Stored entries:
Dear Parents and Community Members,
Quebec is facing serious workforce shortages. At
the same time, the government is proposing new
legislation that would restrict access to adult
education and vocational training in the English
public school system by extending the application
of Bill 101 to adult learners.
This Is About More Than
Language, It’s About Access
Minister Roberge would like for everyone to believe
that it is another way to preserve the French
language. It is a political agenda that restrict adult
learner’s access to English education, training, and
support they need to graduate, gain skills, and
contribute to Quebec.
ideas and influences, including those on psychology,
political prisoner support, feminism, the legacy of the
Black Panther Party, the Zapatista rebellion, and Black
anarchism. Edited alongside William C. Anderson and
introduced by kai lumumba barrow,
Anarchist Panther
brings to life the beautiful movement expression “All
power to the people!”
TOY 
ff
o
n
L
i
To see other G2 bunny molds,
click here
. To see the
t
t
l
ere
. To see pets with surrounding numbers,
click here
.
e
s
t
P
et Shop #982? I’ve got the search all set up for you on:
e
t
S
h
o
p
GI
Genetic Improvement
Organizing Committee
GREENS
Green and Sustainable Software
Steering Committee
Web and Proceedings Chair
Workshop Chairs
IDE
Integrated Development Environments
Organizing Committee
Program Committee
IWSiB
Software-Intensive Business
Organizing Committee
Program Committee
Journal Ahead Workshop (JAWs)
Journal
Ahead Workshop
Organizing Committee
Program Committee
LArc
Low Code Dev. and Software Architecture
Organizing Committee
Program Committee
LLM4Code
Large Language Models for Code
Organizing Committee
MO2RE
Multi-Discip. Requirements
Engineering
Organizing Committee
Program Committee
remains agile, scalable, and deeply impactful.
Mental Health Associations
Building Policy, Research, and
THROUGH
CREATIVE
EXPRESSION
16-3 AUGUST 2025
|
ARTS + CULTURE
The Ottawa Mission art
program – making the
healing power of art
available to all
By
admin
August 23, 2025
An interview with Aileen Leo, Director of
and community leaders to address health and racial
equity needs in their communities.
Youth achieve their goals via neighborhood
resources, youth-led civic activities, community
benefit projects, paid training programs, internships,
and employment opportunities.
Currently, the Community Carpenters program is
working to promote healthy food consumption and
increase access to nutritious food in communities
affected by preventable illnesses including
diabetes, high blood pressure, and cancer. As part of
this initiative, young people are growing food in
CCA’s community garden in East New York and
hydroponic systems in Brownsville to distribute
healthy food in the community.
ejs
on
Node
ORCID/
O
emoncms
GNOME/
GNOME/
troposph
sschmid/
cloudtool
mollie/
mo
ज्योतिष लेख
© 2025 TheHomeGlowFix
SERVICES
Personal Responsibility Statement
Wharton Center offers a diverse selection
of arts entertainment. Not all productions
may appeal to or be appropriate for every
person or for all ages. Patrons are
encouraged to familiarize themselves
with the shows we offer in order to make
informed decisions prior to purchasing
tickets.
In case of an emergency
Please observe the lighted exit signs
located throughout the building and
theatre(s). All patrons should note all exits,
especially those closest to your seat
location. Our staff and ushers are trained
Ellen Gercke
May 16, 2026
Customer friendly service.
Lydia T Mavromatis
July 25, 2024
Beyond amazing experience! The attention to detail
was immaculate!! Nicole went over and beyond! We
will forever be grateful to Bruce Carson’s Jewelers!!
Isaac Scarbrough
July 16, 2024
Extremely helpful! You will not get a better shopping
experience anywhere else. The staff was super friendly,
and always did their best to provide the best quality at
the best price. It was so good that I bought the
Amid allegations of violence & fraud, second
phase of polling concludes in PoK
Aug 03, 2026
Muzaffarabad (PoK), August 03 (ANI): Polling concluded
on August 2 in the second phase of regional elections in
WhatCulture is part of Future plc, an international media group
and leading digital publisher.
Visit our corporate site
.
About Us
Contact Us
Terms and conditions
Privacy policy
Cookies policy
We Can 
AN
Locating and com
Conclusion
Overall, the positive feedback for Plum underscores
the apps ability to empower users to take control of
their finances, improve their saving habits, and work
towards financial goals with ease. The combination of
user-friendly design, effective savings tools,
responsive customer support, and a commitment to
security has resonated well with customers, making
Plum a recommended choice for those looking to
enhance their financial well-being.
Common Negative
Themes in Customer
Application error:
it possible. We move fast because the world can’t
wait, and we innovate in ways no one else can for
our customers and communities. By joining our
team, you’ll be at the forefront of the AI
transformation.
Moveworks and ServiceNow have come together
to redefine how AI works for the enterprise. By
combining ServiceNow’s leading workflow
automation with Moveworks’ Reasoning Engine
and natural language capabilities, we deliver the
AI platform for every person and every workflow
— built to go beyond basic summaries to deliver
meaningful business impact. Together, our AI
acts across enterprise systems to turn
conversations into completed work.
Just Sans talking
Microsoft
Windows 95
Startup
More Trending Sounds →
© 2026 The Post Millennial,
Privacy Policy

ASSIGNMENT: Reproduce the full set of records precisely.

RESPONSE BOX:
Dear Parents and Community Members,
Quebec is facing serious workforce shortages. At
the same time, the government is proposing new
legislation that would restrict access to adult
education and vocational training in the English
public school system by extending the application
of Bill 101 to adult learners.
This Is About More Than
Language, It’s About Access
Minister Roberge would like for everyone to believe
that it is another way to preserve the French
language. It is a political agenda that restrict adult
learner’s access to English education, training, and
support they need to graduate, gain skills, and
contribute to Quebec.
ideas and influences, including those on psychology,
political prisoner support, feminism, the legacy of the
Black Panther Party, the Zapatista rebellion, and Black
anarchism. Edited alongside William C. Anderson and
introduced by kai lumumba barrow,
Anarchist Panther
brings to life the beautiful movement expression “All
power to the people!”
TOY 
ff
o
n
L
i
To see other G2 bunny molds,
click here
. To see the
t
t
l
ere
. To see pets with surrounding numbers,
click here
.
e
s
t
P
et Shop #982? I’ve got the search all set up for you on:
e
t
S
h
o
p
GI
Genetic Improvement
Organizing Committee
GREENS
Green and Sustainable Software
Steering Committee
Web and Proceedings Chair
Workshop Chairs
IDE
Integrated Development Environments
Organizing Committee
Program Committee
IWSiB
Software-Intensive Business
Organizing Committee
Program Committee
Journal Ahead Workshop (JAWs)
Journal
Ahead Workshop
Organizing Committee
Program Committee
LArc
Low Code Dev. and Software Architecture
Organizing Committee
Program Committee
LLM4Code
Large Language Models for Code
Organizing Committee
MO2RE
Multi-Discip. Requirements
Engineering
Organizing Committee
Program Committee
remains agile, scalable, and deeply impactful.
Mental Health Associations
Building Policy, Research, and
THROUGH
CREATIVE
EXPRESSION
16-3 AUGUST 2025
|
ARTS + CULTURE
The Ottawa Mission art
program – making the
healing power of art
available to all
By
admin
August 23, 2025
An interview with Aileen Leo, Director of
and community leaders to address health and racial
equity needs in their communities.
Youth achieve their goals via neighborhood
resources, youth-led civic activities, community
benefit projects, paid training programs, internships,
and employment opportunities.
Currently, the Community Carpenters program is
working to promote healthy food consumption and
increase access to nutritious food in communities
affected by preventable illnesses including
diabetes, high blood pressure, and cancer. As part of
this initiative, young people are growing food in
CCA’s community garden in East New York and
hydroponic systems in Brownsville to distribute
healthy food in the community.
ejs
on
Node
ORCID/
O
emoncms
GNOME/
GNOME/
troposph
sschmid/
cloudtool
mollie/
mo
ज्योतिष लेख
© 2025 TheHomeGlowFix
SERVICES
Personal Responsibility Statement
Wharton Center offers a diverse selection
of arts entertainment. Not all productions
may appeal to or be appropriate for every
person or for all ages. Patrons are
encouraged to familiarize themselves
with the shows we offer in order to make
informed decisions prior to purchasing
tickets.
In case of an emergency
Please observe the lighted exit signs
located throughout the building and
theatre(s). All patrons should note all exits,
especially those closest to your seat
location. Our staff and ushers are trained
Ellen Gercke
May 16, 2026
Customer friendly service.
Lydia T Mavromatis
July 25, 2024
Beyond amazing experience! The attention to detail
was immaculate!! Nicole went over and beyond! We
will forever be grateful to Bruce Carson’s Jewelers!!
Isaac Scarbrough
July 16, 2024
Extremely helpful! You will not get a better shopping
experience anywhere else. The staff was super friendly,
and always did their best to provide the best quality at
the best price. It was so good that I bought the
Amid allegations of violence & fraud, second
phase of polling concludes in PoK
Aug 03, 2026
Muzaffarabad (PoK), August 03 (ANI): Polling concluded
on August 2 in the second phase of regional elections in
WhatCulture is part of Future plc, an international media group
and leading digital publisher.
Visit our corporate site
.
About Us
Contact Us
Terms and conditions
Privacy policy
Cookies policy
We Can 
AN
Locating and com
Conclusion
Overall, the positive feedback for Plum underscores
the apps ability to empower users to take control of
their finances, improve their saving habits, and work
towards financial goals with ease. The combination of
user-friendly design, effective savings tools,
responsive customer support, and a commitment to
security has resonated well with customers, making
Plum a recommended choice for those looking to
enhance their financial well-being.
Common Negative
Themes in Customer
Application error:
it possible. We move fast because the world can’t
wait, and we innovate in ways no one else can for
our customers and communities. By joining our
team, you’ll be at the forefront of the AI
transformation.
Moveworks and ServiceNow have come together
to redefine how AI works for the enterprise. By
combining ServiceNow’s leading workflow
automation with Moveworks’ Reasoning Engine
and natural language capabilities, we deliver the
AI platform for every person and every workflow
— built to go beyond basic summaries to deliver
meaningful business impact. Together, our AI
acts across enterprise systems to turn
conversations into completed work.
Just Sans talking
Microsoft
Windows 95
Startup
More Trending Sounds →
© 2026 The Post Millennial,
Privacy Policy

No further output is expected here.